Lawyer wants evidence tossed in '13 homicide case
By Joe Gorman
YOUNGSTOWN
A lawyer for a man accused of a 2013 stabbing death is asking Judge John Durkin to toss out evidence and statements against his client.
At a suppression hearing Thursday in Mahoning County Common Pleas Court, attorneys haggled over whether Theodore Alexander, 58, of Hilton Avenue, had his rights read to him and the procedures detectives used to get evidence after the killing of Ivan West, 28, of Liberty, on Sept. 29, 2013, inside Alexander’s upstairs apartment at 107 Hilton Ave.
Detective Sgt. Ronald Rodway was the only witness, detailing under cross-examination how he was called to the crime scene and interviewed Alexander briefly at the crime scene and then at the police department. While at the police department, he asked for a shirt Alexander was wearing because it may have had blood on it.

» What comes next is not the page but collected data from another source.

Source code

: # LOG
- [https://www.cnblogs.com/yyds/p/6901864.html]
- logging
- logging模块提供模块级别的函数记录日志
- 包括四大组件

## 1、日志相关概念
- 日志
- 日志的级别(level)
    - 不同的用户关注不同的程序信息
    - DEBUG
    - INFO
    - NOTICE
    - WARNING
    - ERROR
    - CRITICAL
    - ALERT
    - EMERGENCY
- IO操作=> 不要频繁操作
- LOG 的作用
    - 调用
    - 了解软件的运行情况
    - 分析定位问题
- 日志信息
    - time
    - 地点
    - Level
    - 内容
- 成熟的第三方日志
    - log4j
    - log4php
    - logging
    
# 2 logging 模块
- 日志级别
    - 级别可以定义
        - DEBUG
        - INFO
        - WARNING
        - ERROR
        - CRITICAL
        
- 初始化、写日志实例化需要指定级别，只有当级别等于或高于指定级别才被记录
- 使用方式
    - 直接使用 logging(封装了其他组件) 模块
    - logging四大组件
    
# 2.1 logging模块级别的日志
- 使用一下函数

Alexander was released that night and questioned a few weeks later after he was an inmate at the county jail, where he was jailed on a probation violation for an unrelated charge.
Rodway said at no time was Alexander under arrest in the shooting. He also said that Alexander told detectives about the blood on his shirt the night he was interviewed.

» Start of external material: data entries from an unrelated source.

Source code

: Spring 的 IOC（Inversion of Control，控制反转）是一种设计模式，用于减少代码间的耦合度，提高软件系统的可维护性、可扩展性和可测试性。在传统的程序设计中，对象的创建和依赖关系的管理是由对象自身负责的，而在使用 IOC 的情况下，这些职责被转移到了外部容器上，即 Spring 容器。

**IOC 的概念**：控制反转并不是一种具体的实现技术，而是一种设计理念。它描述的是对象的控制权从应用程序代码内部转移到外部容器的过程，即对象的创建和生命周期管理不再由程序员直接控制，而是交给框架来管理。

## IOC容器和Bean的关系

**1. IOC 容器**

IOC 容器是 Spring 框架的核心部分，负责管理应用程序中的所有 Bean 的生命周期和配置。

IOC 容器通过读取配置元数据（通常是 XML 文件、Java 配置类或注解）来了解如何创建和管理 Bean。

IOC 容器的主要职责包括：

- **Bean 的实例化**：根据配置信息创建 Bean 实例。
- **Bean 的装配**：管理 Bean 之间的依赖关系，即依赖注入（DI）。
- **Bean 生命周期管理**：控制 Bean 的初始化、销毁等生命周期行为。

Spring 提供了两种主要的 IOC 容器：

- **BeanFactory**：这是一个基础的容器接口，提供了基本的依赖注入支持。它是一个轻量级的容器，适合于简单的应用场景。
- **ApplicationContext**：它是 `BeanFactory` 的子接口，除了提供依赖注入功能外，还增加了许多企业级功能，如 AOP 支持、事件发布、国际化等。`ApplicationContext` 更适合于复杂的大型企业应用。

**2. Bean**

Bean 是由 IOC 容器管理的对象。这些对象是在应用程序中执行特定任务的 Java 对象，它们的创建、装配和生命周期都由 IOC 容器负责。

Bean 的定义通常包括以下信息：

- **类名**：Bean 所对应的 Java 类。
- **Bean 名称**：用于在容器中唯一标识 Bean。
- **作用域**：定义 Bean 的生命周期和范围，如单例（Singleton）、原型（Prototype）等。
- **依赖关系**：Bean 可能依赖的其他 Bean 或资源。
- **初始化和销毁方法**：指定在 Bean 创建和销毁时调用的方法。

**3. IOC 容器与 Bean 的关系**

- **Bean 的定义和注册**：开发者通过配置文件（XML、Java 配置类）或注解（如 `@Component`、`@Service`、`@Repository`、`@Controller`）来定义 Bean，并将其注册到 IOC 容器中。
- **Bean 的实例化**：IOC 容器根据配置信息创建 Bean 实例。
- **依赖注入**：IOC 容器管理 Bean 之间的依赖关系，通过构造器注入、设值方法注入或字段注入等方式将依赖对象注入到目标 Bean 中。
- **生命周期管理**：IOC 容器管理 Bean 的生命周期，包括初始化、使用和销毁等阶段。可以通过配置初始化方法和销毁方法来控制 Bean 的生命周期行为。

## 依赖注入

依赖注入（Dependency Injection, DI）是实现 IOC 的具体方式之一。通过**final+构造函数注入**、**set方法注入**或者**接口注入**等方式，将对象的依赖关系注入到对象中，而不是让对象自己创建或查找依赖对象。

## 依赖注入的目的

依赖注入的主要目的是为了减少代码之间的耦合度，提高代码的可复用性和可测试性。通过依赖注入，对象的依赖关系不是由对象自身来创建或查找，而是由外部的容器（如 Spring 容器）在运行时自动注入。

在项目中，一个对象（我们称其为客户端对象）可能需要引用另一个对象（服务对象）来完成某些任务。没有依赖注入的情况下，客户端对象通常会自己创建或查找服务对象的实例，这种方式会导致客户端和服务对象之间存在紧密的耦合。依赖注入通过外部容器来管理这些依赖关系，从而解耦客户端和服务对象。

Inside Alexander’s apartment, police took three knives into evidence and also swabbed a spot on the sink they thought was blood but later was found not to be blood.
John B. Juhasz, Alexander’s lawyer, asked if Rodway had a warrant to take the knives, and he said no. Rodway said the knives were found by patrol officers who checked the apartment for other suspects or victims. He said police can recover some items without a warrant if the circumstances are extraordinary.
Rodway also said under cross-examination by Juhasz that when Alexander was questioned the second time, he was brought over from the jail. Though he was not under arrest for the West killing at the time, he still was an inmate.
Rodway also said he did not post an officer to wait to secure a search warrant or ask a woman Alexander was living with if she would allow police to search the apartment.
Judge Durkin will watch detectives’ interviews with Alexander, which were videotaped by police, before issuing a ruling.